Part VI – Duties of Directors and Officers

    1. The president shall be the chief executive officer of the association and shall preside at all meetings of the association and its directors.

 

    1. The vice-president shall assist the president in the discharge of his or her duties and in the absence of the president or in case of inability to act, shall assume all the duties and powers of the president.

 

    1. The secretary shall keep or cause to be kept an accurate list of the members of the association and their addresses.  The secretary shall also keep a record or arrange for one to kept of all proceedings of the association.

 

    1. The deputy secretary shall be responsible for correspondence of the associationpursuant to the direction of the directors and shall assist the secretary in the discharge of his or her duties.

 

    1. The treasurer shall deposit or cause to be deposited in the association’s bank accounts all funds received by the association.  He or she shall hold safe against loss any funds and securities of the association and shall report regularly to the directors concerning the financial standing of the association.

 

    1. The deputy treasurer shall assist the treasurer in the exercise of his or her duties . 

 

    1. The president and secretary of the association shall sign in name and on behalf of the association, all contracts, deeds, documents and other instruments requiring execution on behalf of the association.  The directors may designate one or more director to sign in place of them should they deem it necessary.
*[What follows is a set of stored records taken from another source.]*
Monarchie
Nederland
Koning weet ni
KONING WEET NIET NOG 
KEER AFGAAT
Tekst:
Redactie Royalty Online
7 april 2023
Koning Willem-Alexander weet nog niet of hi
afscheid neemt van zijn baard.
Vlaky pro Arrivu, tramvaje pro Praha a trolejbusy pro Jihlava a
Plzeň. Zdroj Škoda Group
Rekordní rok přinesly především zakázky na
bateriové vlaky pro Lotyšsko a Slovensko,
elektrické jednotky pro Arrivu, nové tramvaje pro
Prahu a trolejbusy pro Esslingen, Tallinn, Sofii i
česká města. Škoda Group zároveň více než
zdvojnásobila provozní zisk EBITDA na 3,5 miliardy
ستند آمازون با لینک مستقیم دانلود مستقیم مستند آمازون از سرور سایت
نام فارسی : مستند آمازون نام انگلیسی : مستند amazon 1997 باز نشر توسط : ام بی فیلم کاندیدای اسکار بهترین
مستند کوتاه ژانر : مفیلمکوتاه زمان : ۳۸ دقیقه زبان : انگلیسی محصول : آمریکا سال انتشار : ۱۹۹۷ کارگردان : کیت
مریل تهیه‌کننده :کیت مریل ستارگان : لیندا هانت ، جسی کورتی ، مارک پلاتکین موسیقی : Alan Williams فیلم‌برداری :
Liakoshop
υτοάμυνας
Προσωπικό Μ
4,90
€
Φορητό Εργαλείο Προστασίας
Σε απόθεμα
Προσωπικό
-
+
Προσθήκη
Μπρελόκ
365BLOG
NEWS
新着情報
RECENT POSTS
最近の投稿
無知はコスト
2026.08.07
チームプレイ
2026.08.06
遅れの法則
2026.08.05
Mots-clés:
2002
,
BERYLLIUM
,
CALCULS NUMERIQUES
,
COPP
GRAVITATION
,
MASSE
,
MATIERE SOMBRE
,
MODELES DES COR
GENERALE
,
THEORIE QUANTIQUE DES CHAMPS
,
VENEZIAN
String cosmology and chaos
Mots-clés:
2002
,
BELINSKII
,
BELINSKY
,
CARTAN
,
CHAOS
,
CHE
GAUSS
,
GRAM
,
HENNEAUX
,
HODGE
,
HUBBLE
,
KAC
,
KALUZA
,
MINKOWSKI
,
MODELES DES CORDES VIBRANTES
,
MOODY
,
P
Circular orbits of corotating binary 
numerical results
Part VII – Standing Committees

    1. (1) The directors may authorize the creation of standing or special committees whose duties and terms of reference will be determined by the directors as they deem necessary.
      (2) Such committees shall have a chair and any other members as decided by the directors.

 

    1. Committee meetings shall be arranged by the chair and quorum shall be 50% unless otherwise authorized by the directors.

 

    1. The chair as a director or member shall report from time to time as required to the directors of the association concerning the business of the committee.

Part VII – Executive Committee

    1. The executive committee shall consist of the directors and the chairs of standing or special committees, if any.

 

    1. The executive shall meet from time to time as determined by the directors.

 

    1. The executive shall have the power to exercise the executive functions of the directors but shall not have the power to appoint officers or make capital expenditures.

Part VII – Financial

  1. For the purposes of carrying out the objectives of the association the directors may borrow or raise funds in the manner they think fit.